··· Dataset excerpts

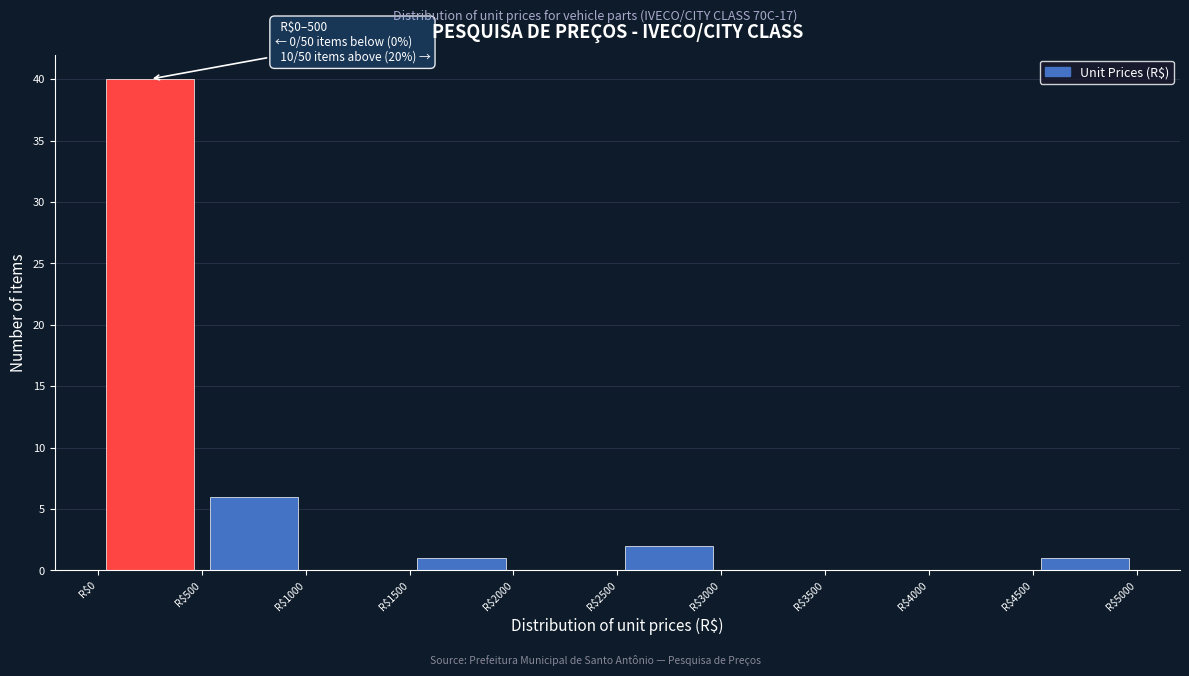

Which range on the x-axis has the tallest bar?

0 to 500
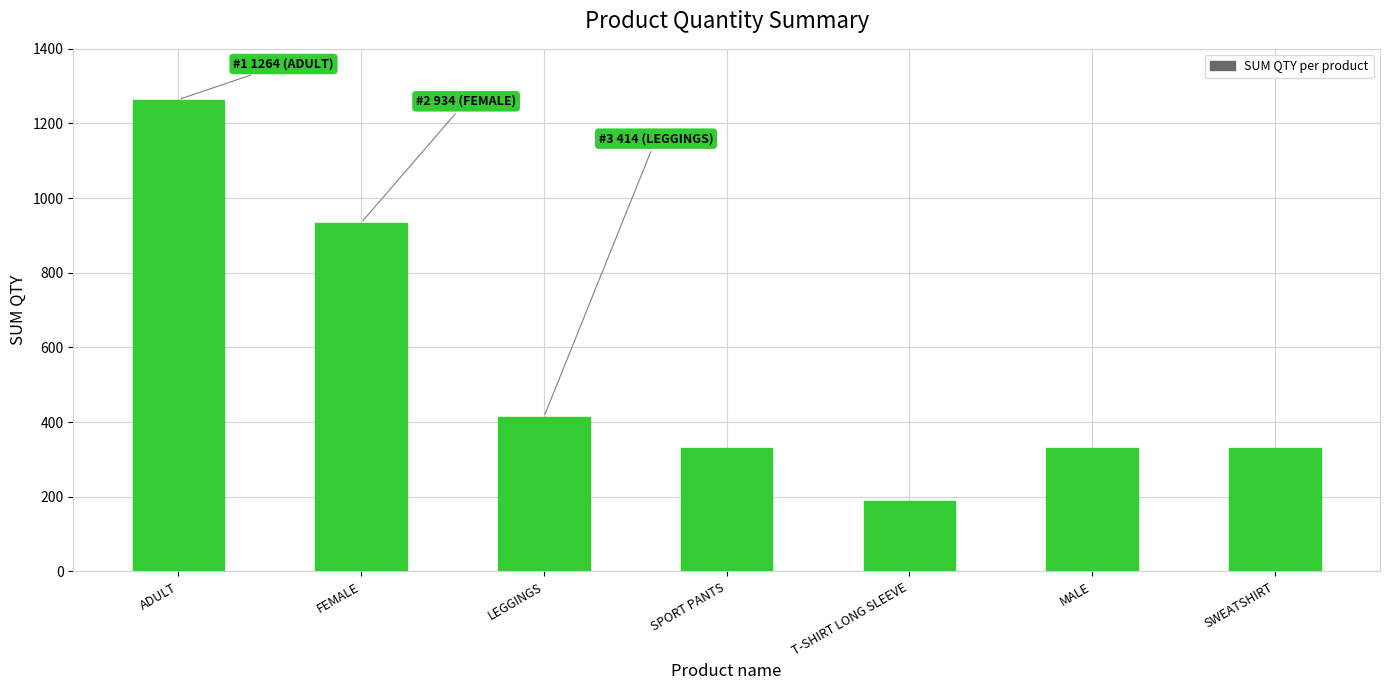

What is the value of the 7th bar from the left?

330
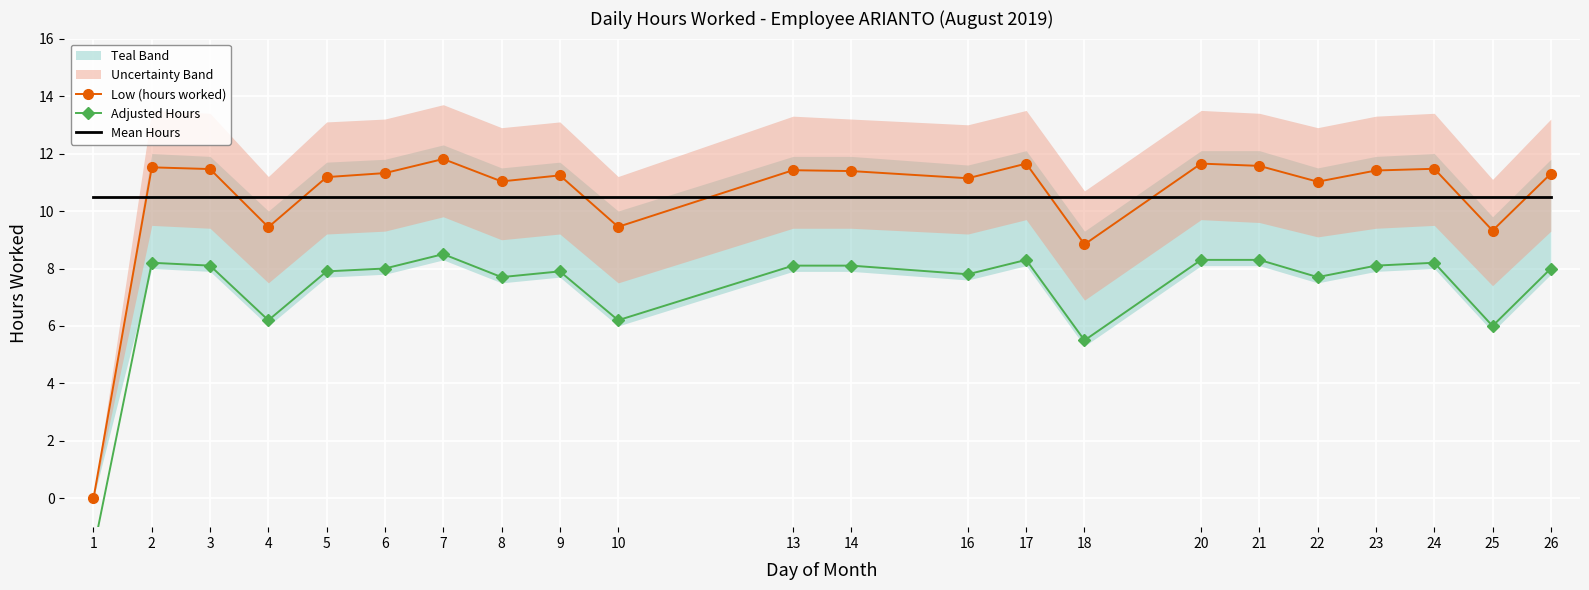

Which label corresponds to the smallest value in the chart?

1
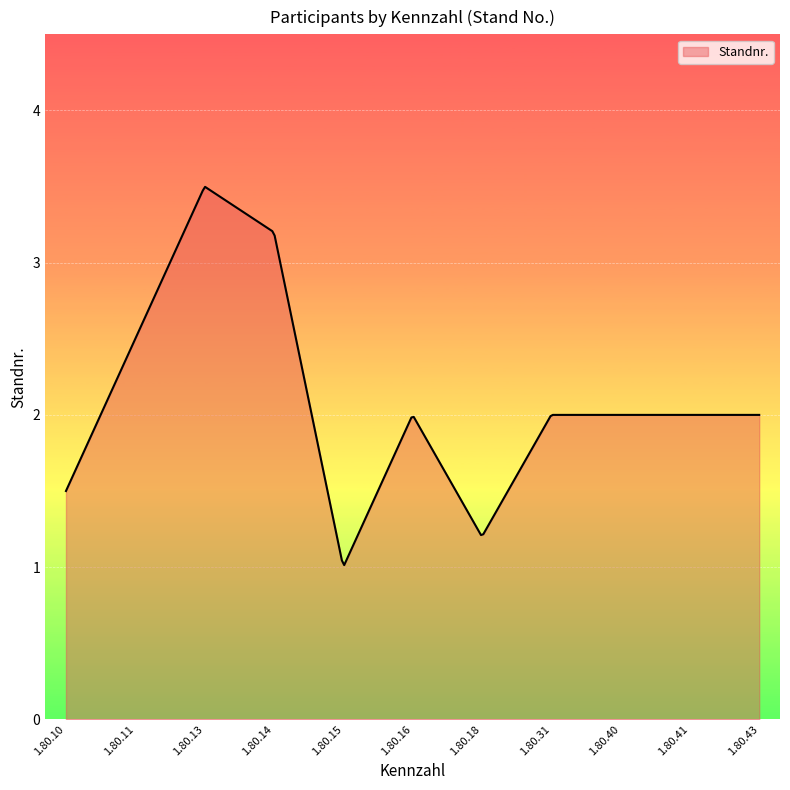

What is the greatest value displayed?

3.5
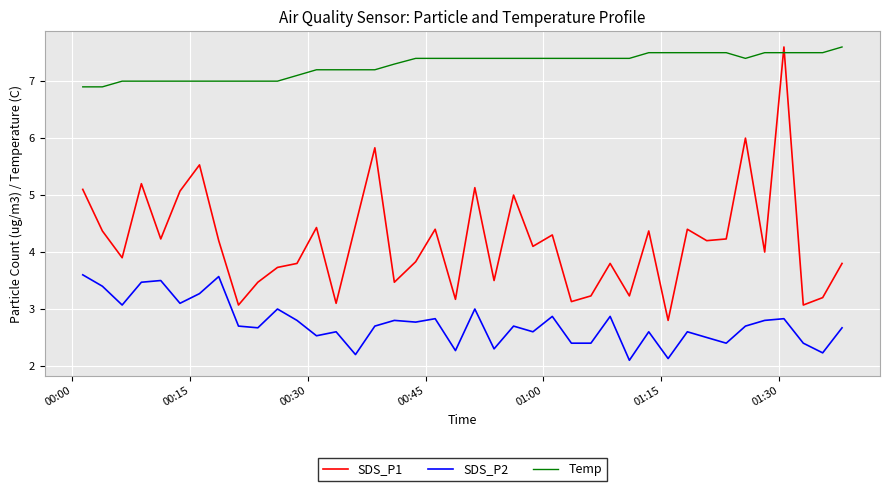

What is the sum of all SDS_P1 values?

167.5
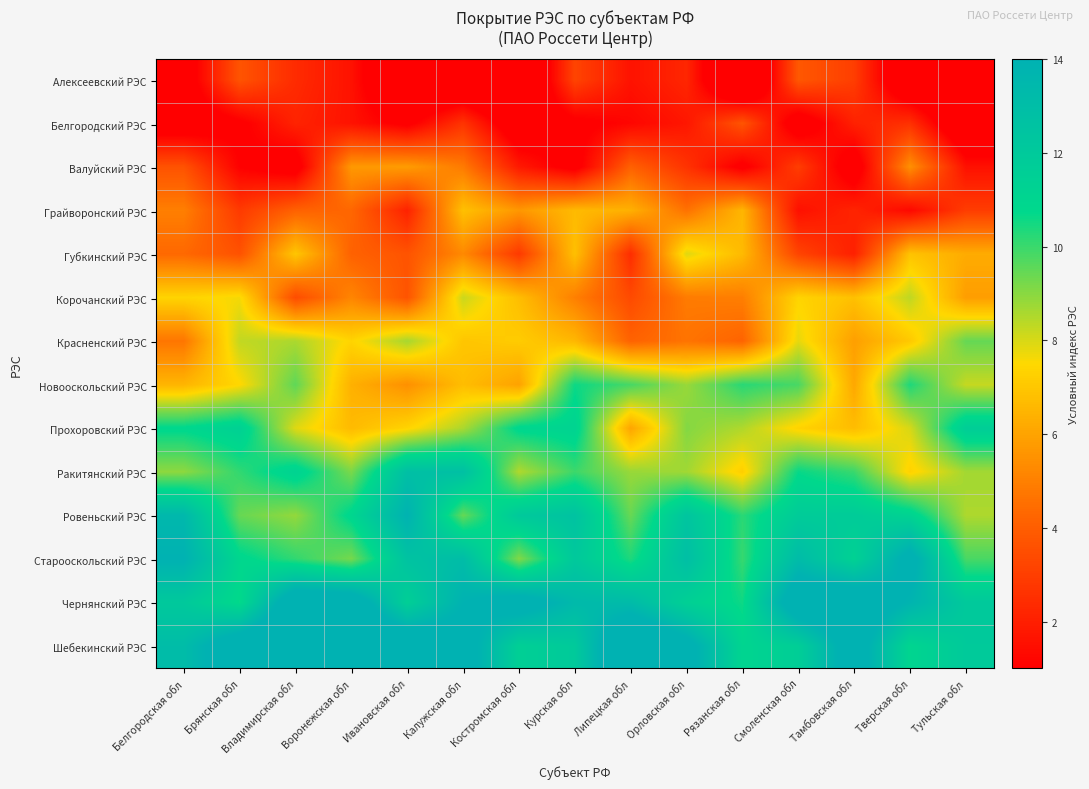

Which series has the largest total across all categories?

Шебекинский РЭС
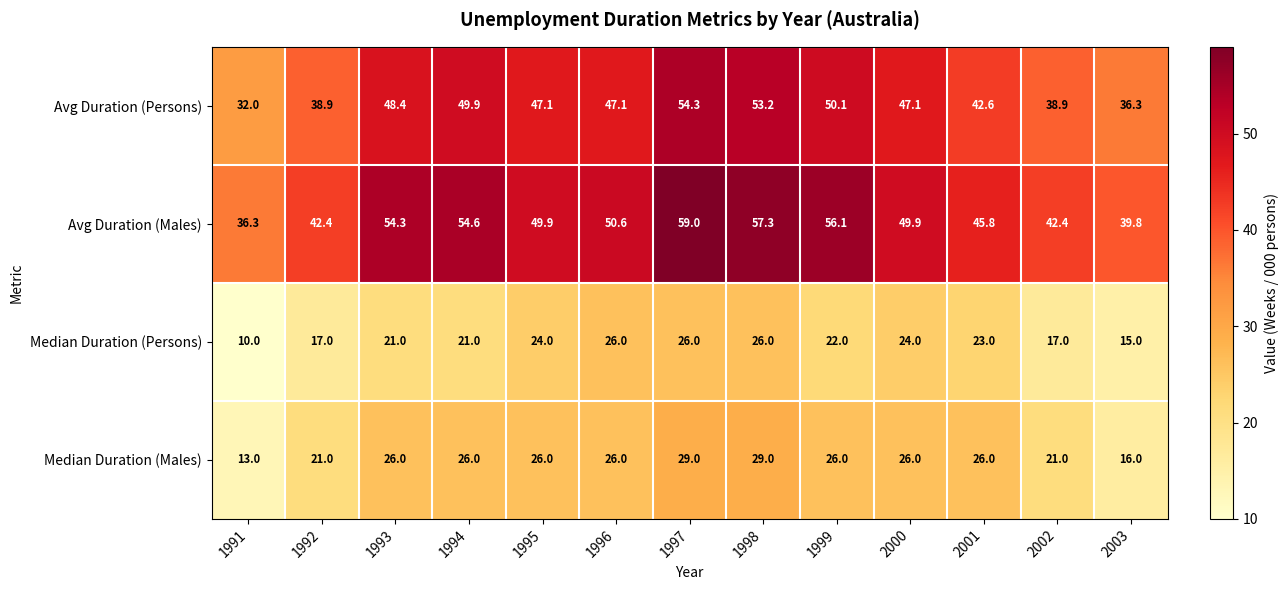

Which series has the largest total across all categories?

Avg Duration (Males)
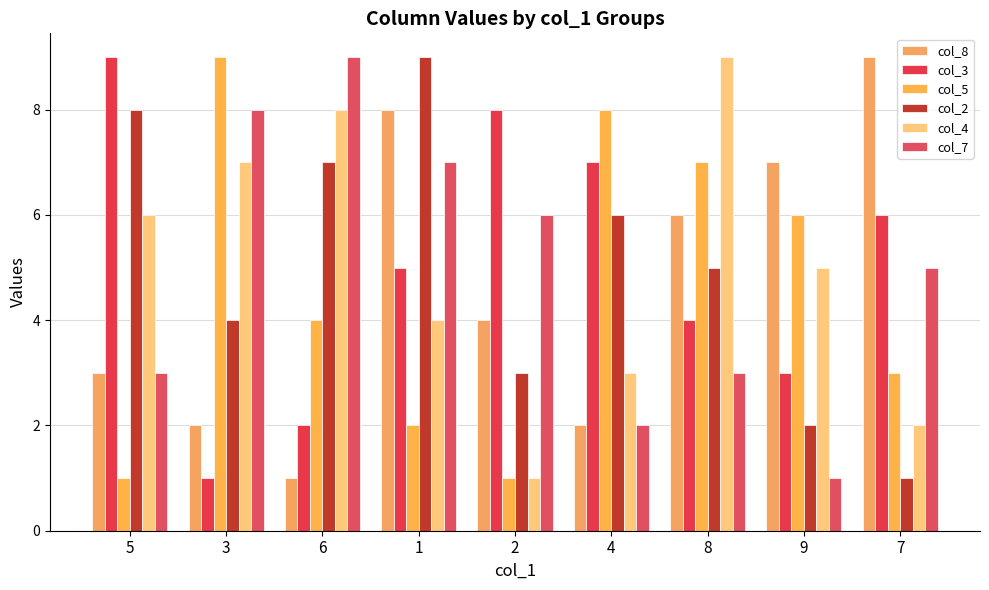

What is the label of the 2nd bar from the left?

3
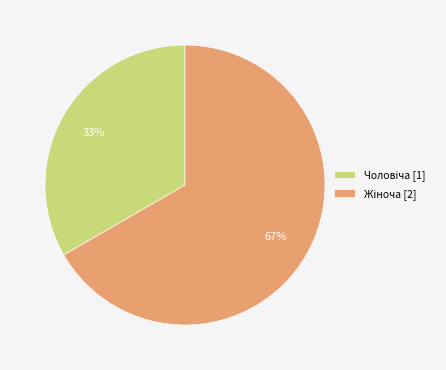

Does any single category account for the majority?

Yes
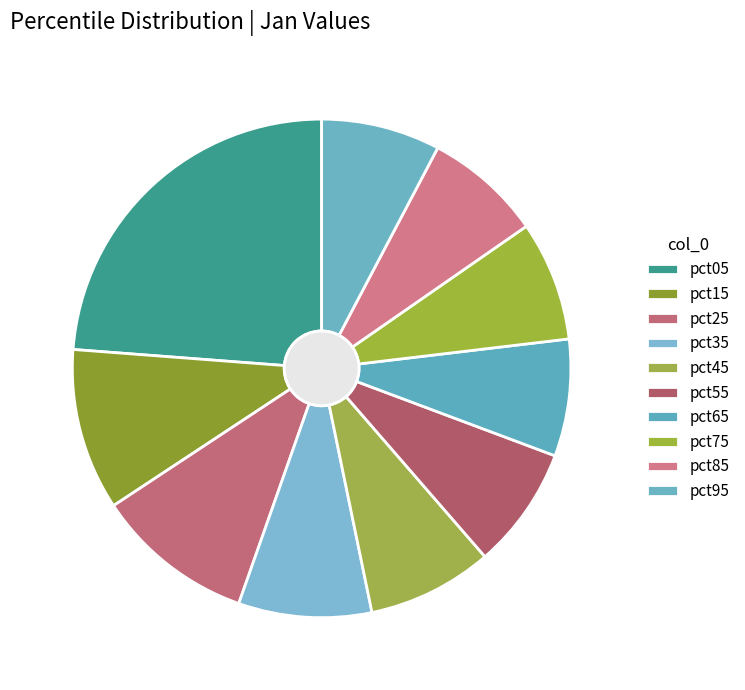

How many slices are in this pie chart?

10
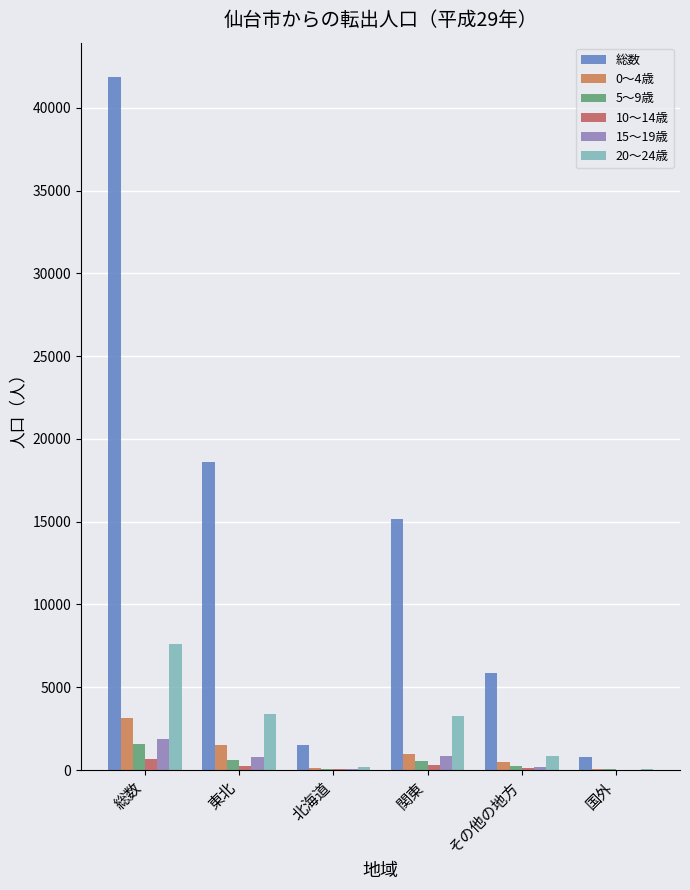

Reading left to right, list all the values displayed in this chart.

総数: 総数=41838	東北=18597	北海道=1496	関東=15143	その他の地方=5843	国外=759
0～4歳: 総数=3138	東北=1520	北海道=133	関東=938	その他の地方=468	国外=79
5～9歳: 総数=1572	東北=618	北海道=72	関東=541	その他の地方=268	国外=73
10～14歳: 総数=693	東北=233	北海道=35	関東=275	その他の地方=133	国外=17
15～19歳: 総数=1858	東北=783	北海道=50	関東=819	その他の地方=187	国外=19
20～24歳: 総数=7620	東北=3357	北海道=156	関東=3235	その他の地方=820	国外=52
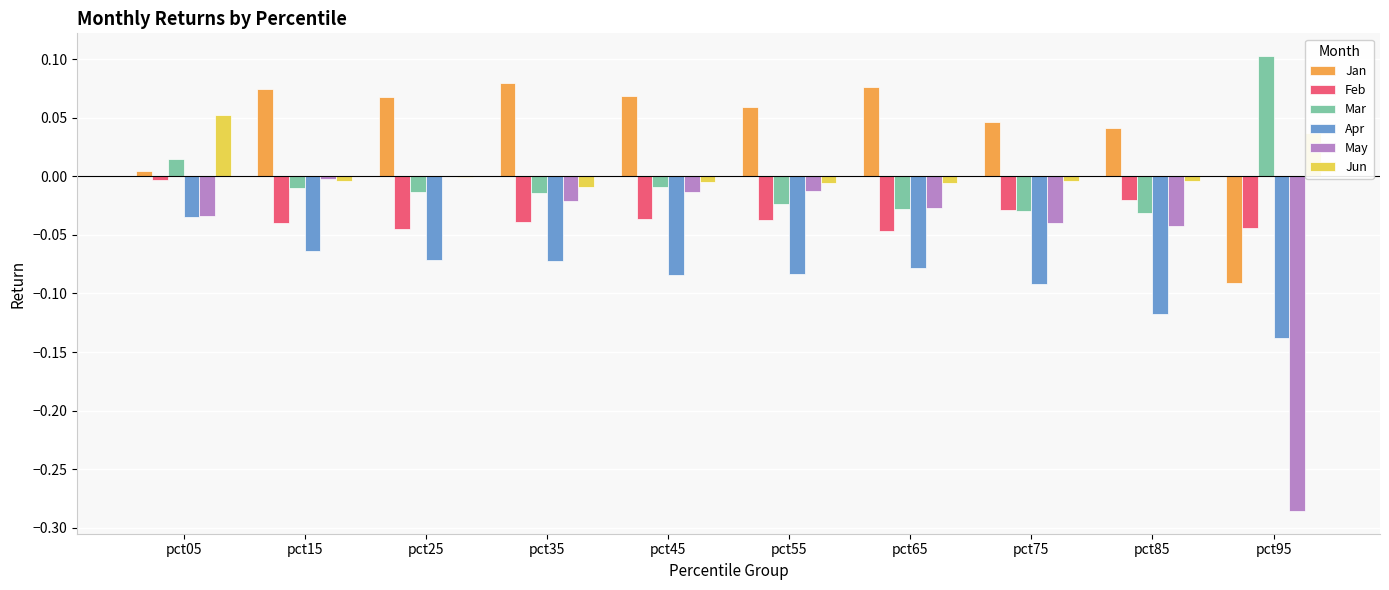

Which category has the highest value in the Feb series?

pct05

······

Reproduce every item above word for word, omitting the pictures.

Which range on the x-axis has the tallest bar?

0 to 500

What is the value of the 7th bar from the left?

330

Which label corresponds to the smallest value in the chart?

1

What is the greatest value displayed?

3.5

What is the sum of all SDS_P1 values?

167.5

Which series has the largest total across all categories?

Шебекинский РЭС

Which series has the largest total across all categories?

Avg Duration (Males)

What is the label of the 2nd bar from the left?

3

Does any single category account for the majority?

Yes

How many slices are in this pie chart?

10

Reading left to right, list all the values displayed in this chart.

総数: 総数=41838	東北=18597	北海道=1496	関東=15143	その他の地方=5843	国外=759
0～4歳: 総数=3138	東北=1520	北海道=133	関東=938	その他の地方=468	国外=79
5～9歳: 総数=1572	東北=618	北海道=72	関東=541	その他の地方=268	国外=73
10～14歳: 総数=693	東北=233	北海道=35	関東=275	その他の地方=133	国外=17
15～19歳: 総数=1858	東北=783	北海道=50	関東=819	その他の地方=187	国外=19
20～24歳: 総数=7620	東北=3357	北海道=156	関東=3235	その他の地方=820	国外=52

Which category has the highest value in the Feb series?

pct05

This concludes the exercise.